#### [WORK TO DO]
Return each of the following items word for word.

Coordinate annotation items:
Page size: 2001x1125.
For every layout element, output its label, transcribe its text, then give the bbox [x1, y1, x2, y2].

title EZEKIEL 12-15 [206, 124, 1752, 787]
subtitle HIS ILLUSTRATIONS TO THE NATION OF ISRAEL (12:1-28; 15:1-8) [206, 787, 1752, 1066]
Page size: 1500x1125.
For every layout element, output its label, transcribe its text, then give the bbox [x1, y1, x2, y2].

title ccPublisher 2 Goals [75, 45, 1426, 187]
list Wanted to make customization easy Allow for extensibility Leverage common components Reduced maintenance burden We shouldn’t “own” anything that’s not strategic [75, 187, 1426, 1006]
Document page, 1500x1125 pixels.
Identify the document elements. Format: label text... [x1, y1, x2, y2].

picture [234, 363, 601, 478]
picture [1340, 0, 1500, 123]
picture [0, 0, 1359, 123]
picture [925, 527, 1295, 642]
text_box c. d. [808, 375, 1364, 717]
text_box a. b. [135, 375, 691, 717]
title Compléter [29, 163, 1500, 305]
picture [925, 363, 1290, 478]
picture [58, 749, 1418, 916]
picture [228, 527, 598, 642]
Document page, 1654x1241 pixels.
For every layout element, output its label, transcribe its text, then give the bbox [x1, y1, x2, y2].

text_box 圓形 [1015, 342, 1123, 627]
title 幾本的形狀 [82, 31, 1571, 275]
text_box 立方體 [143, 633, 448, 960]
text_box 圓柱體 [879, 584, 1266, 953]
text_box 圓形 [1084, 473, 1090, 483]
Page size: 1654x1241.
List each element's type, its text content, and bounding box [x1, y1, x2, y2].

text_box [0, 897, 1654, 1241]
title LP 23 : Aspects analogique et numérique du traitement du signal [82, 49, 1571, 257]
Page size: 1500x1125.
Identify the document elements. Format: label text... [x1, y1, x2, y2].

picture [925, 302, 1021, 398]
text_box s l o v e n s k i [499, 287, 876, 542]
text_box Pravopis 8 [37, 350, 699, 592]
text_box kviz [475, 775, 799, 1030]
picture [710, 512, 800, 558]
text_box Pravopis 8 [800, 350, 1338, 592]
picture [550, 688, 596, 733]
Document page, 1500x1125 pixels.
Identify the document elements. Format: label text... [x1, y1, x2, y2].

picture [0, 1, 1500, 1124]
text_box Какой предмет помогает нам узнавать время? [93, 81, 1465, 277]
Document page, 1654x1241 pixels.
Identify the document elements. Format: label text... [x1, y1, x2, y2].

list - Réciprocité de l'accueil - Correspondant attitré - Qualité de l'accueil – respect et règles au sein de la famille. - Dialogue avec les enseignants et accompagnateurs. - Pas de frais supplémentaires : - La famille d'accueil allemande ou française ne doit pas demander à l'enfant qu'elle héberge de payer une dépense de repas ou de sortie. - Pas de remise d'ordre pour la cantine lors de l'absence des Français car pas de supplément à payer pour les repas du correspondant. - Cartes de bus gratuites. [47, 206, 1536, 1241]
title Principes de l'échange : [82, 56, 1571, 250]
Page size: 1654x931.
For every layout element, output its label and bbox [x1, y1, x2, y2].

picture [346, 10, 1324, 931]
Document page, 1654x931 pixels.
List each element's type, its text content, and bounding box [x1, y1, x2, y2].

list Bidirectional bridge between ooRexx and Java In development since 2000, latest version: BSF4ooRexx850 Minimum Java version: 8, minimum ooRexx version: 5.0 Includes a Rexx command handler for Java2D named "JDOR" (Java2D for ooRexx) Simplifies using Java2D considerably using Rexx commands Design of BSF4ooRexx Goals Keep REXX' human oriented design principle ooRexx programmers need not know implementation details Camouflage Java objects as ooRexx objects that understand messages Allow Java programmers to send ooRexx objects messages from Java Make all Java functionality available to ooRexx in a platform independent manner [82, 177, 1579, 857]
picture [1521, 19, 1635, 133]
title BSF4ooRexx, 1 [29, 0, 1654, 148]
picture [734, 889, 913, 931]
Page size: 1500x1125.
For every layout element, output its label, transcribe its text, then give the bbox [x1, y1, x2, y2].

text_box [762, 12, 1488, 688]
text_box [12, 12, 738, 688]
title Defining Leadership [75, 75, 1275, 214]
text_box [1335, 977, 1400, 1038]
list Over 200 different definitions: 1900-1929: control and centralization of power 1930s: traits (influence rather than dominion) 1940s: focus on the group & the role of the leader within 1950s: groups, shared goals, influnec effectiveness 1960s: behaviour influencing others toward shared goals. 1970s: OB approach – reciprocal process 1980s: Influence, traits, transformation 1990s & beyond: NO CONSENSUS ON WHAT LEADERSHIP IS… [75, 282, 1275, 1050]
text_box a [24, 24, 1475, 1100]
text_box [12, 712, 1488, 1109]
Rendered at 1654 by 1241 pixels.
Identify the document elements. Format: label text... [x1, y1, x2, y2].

#### [FINISHED TASK]
Page size: 2001x1125.
For every layout element, output its label, transcribe its text, then give the bbox [x1, y1, x2, y2].

title EZEKIEL 12-15 [206, 124, 1752, 787]
subtitle HIS ILLUSTRATIONS TO THE NATION OF ISRAEL (12:1-28; 15:1-8) [206, 787, 1752, 1066]
Page size: 1500x1125.
For every layout element, output its label, transcribe its text, then give the bbox [x1, y1, x2, y2].

title ccPublisher 2 Goals [75, 45, 1426, 187]
list Wanted to make customization easy Allow for extensibility Leverage common components Reduced maintenance burden We shouldn’t “own” anything that’s not strategic [75, 187, 1426, 1006]
Document page, 1500x1125 pixels.
Identify the document elements. Format: label text... [x1, y1, x2, y2].

picture [234, 363, 601, 478]
picture [1340, 0, 1500, 123]
picture [0, 0, 1359, 123]
picture [925, 527, 1295, 642]
text_box c. d. [808, 375, 1364, 717]
text_box a. b. [135, 375, 691, 717]
title Compléter [29, 163, 1500, 305]
picture [925, 363, 1290, 478]
picture [58, 749, 1418, 916]
picture [228, 527, 598, 642]
Document page, 1654x1241 pixels.
For every layout element, output its label, transcribe its text, then give the bbox [x1, y1, x2, y2].

text_box 圓形 [1015, 342, 1123, 627]
title 幾本的形狀 [82, 31, 1571, 275]
text_box 立方體 [143, 633, 448, 960]
text_box 圓柱體 [879, 584, 1266, 953]
text_box 圓形 [1084, 473, 1090, 483]
Page size: 1654x1241.
List each element's type, its text content, and bounding box [x1, y1, x2, y2].

text_box [0, 897, 1654, 1241]
title LP 23 : Aspects analogique et numérique du traitement du signal [82, 49, 1571, 257]
Page size: 1500x1125.
Identify the document elements. Format: label text... [x1, y1, x2, y2].

picture [925, 302, 1021, 398]
text_box s l o v e n s k i [499, 287, 876, 542]
text_box Pravopis 8 [37, 350, 699, 592]
text_box kviz [475, 775, 799, 1030]
picture [710, 512, 800, 558]
text_box Pravopis 8 [800, 350, 1338, 592]
picture [550, 688, 596, 733]
Document page, 1500x1125 pixels.
Identify the document elements. Format: label text... [x1, y1, x2, y2].

picture [0, 1, 1500, 1124]
text_box Какой предмет помогает нам узнавать время? [93, 81, 1465, 277]
Document page, 1654x1241 pixels.
Identify the document elements. Format: label text... [x1, y1, x2, y2].

list - Réciprocité de l'accueil - Correspondant attitré - Qualité de l'accueil – respect et règles au sein de la famille. - Dialogue avec les enseignants et accompagnateurs. - Pas de frais supplémentaires : - La famille d'accueil allemande ou française ne doit pas demander à l'enfant qu'elle héberge de payer une dépense de repas ou de sortie. - Pas de remise d'ordre pour la cantine lors de l'absence des Français car pas de supplément à payer pour les repas du correspondant. - Cartes de bus gratuites. [47, 206, 1536, 1241]
title Principes de l'échange : [82, 56, 1571, 250]
Page size: 1654x931.
For every layout element, output its label and bbox [x1, y1, x2, y2].

picture [346, 10, 1324, 931]
Document page, 1654x931 pixels.
List each element's type, its text content, and bounding box [x1, y1, x2, y2].

list Bidirectional bridge between ooRexx and Java In development since 2000, latest version: BSF4ooRexx850 Minimum Java version: 8, minimum ooRexx version: 5.0 Includes a Rexx command handler for Java2D named "JDOR" (Java2D for ooRexx) Simplifies using Java2D considerably using Rexx commands Design of BSF4ooRexx Goals Keep REXX' human oriented design principle ooRexx programmers need not know implementation details Camouflage Java objects as ooRexx objects that understand messages Allow Java programmers to send ooRexx objects messages from Java Make all Java functionality available to ooRexx in a platform independent manner [82, 177, 1579, 857]
picture [1521, 19, 1635, 133]
title BSF4ooRexx, 1 [29, 0, 1654, 148]
picture [734, 889, 913, 931]
Page size: 1500x1125.
For every layout element, output its label, transcribe its text, then give the bbox [x1, y1, x2, y2].

text_box [762, 12, 1488, 688]
text_box [12, 12, 738, 688]
title Defining Leadership [75, 75, 1275, 214]
text_box [1335, 977, 1400, 1038]
list Over 200 different definitions: 1900-1929: control and centralization of power 1930s: traits (influence rather than dominion) 1940s: focus on the group & the role of the leader within 1950s: groups, shared goals, influnec effectiveness 1960s: behaviour influencing others toward shared goals. 1970s: OB approach – reciprocal process 1980s: Influence, traits, transformation 1990s & beyond: NO CONSENSUS ON WHAT LEADERSHIP IS… [75, 282, 1275, 1050]
text_box a [24, 24, 1475, 1100]
text_box [12, 712, 1488, 1109]
Rendered at 1654 by 1241 pixels.
Identify the document elements. Format: label text... [x1, y1, x2, y2].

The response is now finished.